Pourtant, le 28 août dernier, le comité de Swiss Olympic l’avait dit haut et fort: le projet Davos/Zurich avait sa préférence. Selon lui, le projet alémanique présentait notamment un concept de financement plus réaliste et une meilleure concentration des sites de compétition. En revanche, les risques d’engorgement du trafic jouaient en sa défaveur.

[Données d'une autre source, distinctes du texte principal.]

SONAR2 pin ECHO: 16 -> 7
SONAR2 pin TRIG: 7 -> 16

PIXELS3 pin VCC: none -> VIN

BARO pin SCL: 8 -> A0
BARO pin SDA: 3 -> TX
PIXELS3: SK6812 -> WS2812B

«Nous étions convaincus de la valeur de notre dossier, confirme Klaus Korner, membre du comité de candidature de Davos/Zurich. Maintenant, il ne nous reste plus qu’à soutenir le candidat officiel. L’important, c’est que la Suisse remporte les JO de 2010.»
Il faut encore convaincre
Mais la partie n’est de loin pas encore gagnée. D’une part, la réalisation du projet dépend d’une ligne de crédit d’urgence de 100 millions de francs qui devrait être versée par la Confédération.
D’autre part, en 2003, la candidature de la Suisse devra faire mieux que celle de «Sion 2006». Autrement dit, elle devra convaincre les délégués du CIO. Et, depuis plusieurs mois déjà, certaines voix s’élèvent pour mettre la Suisse en garde contre un éventuel nouvel échec de ses projets olympiques.

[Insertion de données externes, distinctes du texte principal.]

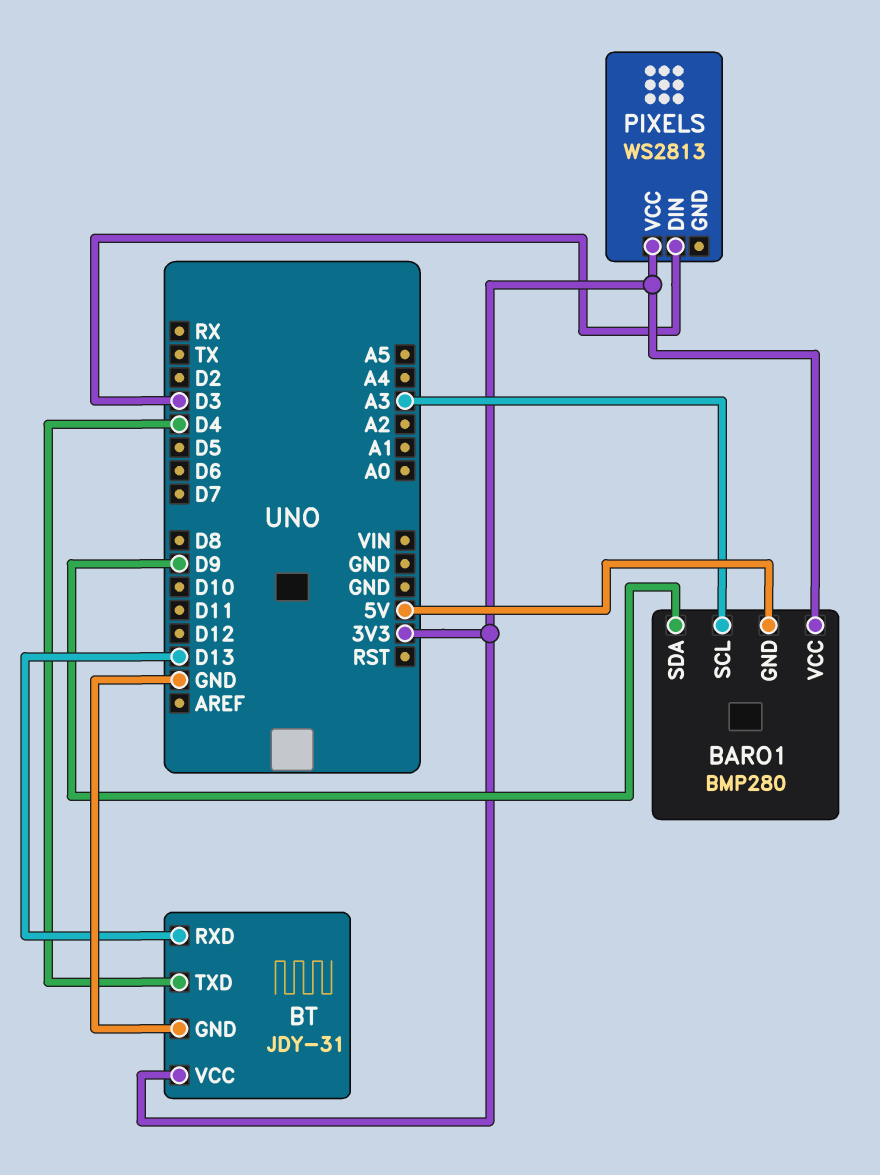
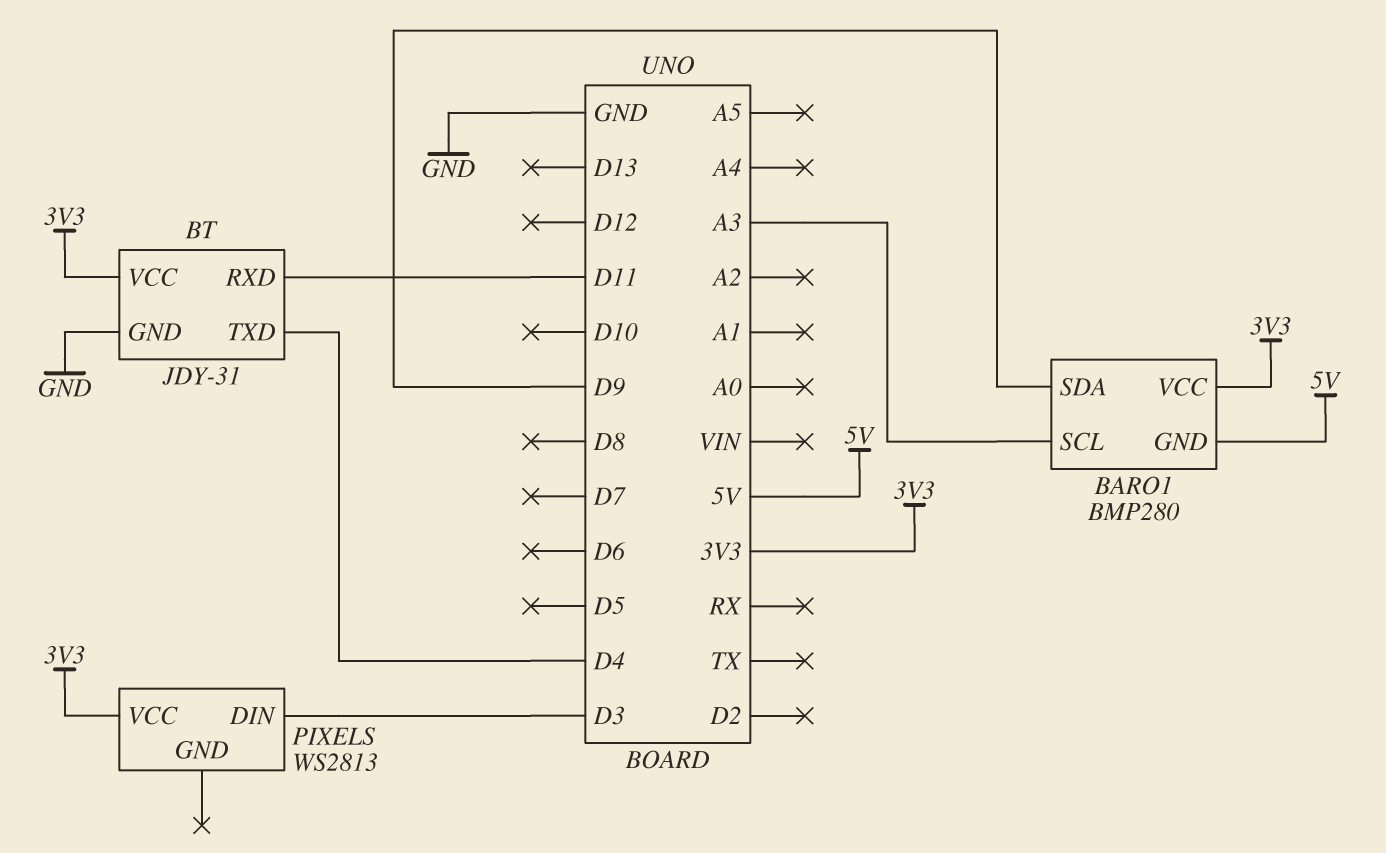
BT pin RXD: D13 -> D11

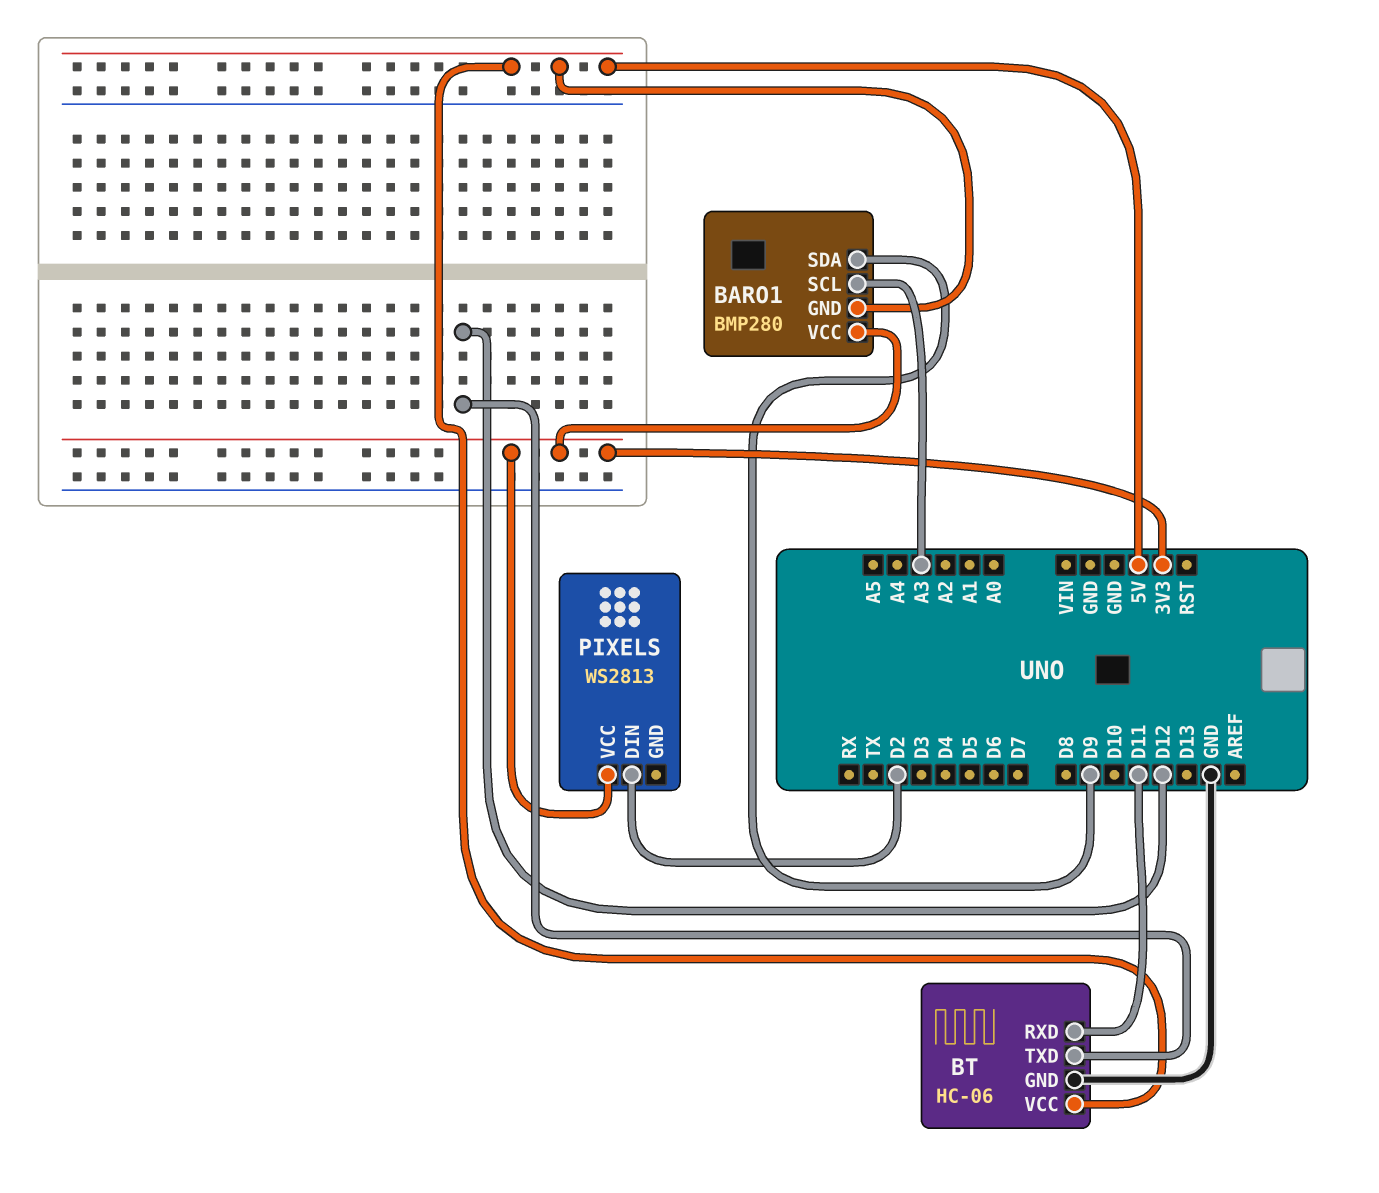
BT: JDY-31 -> HC-06
BT pin TXD: D4 -> D12
BT pin VCC: 3V3 -> 5V
PIXELS pin DIN: D3 -> D2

C’est le cas de Denis Oswald, l’un des cinq membres suisses du CIO. «Sion 2006 avait présenté un excellent dossier, rappelle le président de la Fédération internationale d’aviron et de l’Association des fédérations olympiques des sports d’été, le projet a pourtant été balayé. Je pense qu’avant de se lancer dans une nouvelle tentative de candidature, il faut analyser les causes réelles de cet échec.»
Les dangers d’un échec
Pour le membre du CIO, le problème tient plus de la politique que de la qualité des candidatures helvétiques. «Aujourd’hui, il y a une majorité de Suisses aux fonctions clés du CIO, souligne encore Denis Oswald. Beaucoup de pays trouvent donc qu’il est temps de mieux répartir les responsabilités et les centres de décision. D’autant que la Suisse ne donne pas énormément au mouvement olympique international».
«Pour la candidature de Sion 2006, nous avons rencontré un large soutien de la part du peuple et du monde économique suisses, rappelle Denis Oswald. En cas de nouveau revers, il serait difficile, voire impossible, de susciter une nouvelle vague d’enthousiasme. Et dans ce contexte, toute nouvelle tentative serait inimaginable durant les vingt prochaines années au moins.»
D’ailleurs Denis Oswald n’est pas le seul à s’interroger. Sur les cinq membres suisses que compte le CIO, seuls deux soutiennent ouvertement le projet.
Mercredi, le parlement du sport de Swiss Olympic, lui, s’est montré clairement optimiste. Par 244 voix contre 16, il a en effet approuvé le principe d’une nouvelle candidature suisse.